In 1963, House Foods introduced a curry mix called Vermont Curry. Containing apple concentrate and honey, it was much milder and sweeter than other mixes, and helped to change the perception that curry was too spicy for children. karē raisu (curry rice) has been a perennial kids’ favorite ever since, and has been the most popular dish on the national school lunch menu for at least three decades.
It’s also a versatile dish, resulting in all sorts of variations. Emperor Akihito reportedly enjoys regional curries during his visits around the country; and when famed TV comedian Tamori revealed his own special curry recipe, it became popular in its own right.

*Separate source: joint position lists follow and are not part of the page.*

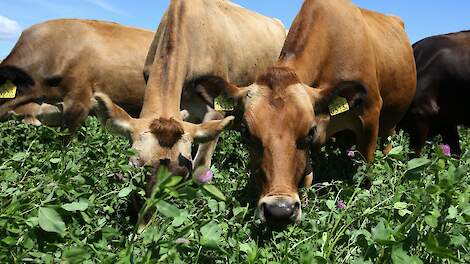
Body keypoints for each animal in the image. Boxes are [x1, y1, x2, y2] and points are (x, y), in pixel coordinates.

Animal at [217, 0, 414, 226]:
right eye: (245, 132)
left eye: (309, 131)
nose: (279, 211)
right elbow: (308, 176)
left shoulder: (369, 116)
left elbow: (366, 168)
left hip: (391, 120)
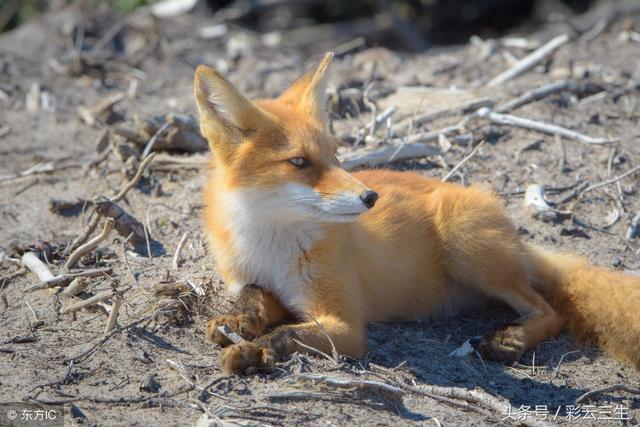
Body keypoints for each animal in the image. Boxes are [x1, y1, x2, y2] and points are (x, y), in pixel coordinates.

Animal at [195, 53, 640, 374]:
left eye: (336, 156)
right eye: (300, 162)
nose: (370, 197)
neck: (270, 244)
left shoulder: (345, 326)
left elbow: (284, 335)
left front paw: (253, 351)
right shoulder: (260, 283)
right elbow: (256, 298)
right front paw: (238, 324)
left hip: (468, 250)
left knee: (550, 311)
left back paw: (511, 339)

Curry is also a staple of the armed forces in Japan. It’s a tradition to serve karē raisu for dinner every Friday on Japan Maritime Self-Defense Force ships, a carryover from the Imperial Navy days. Each JMSDF ship prides itself on having its own unique curry recipe, some of which are featured on the JMSDF’s official website.
Ready-to-eat curry sold in “retort” (pressure-cooked and vacuum-sealed) bags that can be heated in hot water were introduced in 1969, becoming an instant hit. They’ve been a staple of a hungry student’s diet along with cup ramen noodles ever since. Curry packs were even introduced to the NASA space program’s menu by Japanese astronaut Mamoru Mohri in 1997. Since they need no refrigeration, they’re popular as emergency food rations too. Both Ezaki Glico and House have recently introduced ready-to-eat curries that don’t need to be heated up to be tasty, as a response to the increased demand for such items after the March 11 earthquake.
Indian, Thai and other south Asian restaurants have proliferated in recent years, exposing Japan to many other types of curry dishes. Japanese curry still holds a special place in our hearts though. It’s what we grew up with.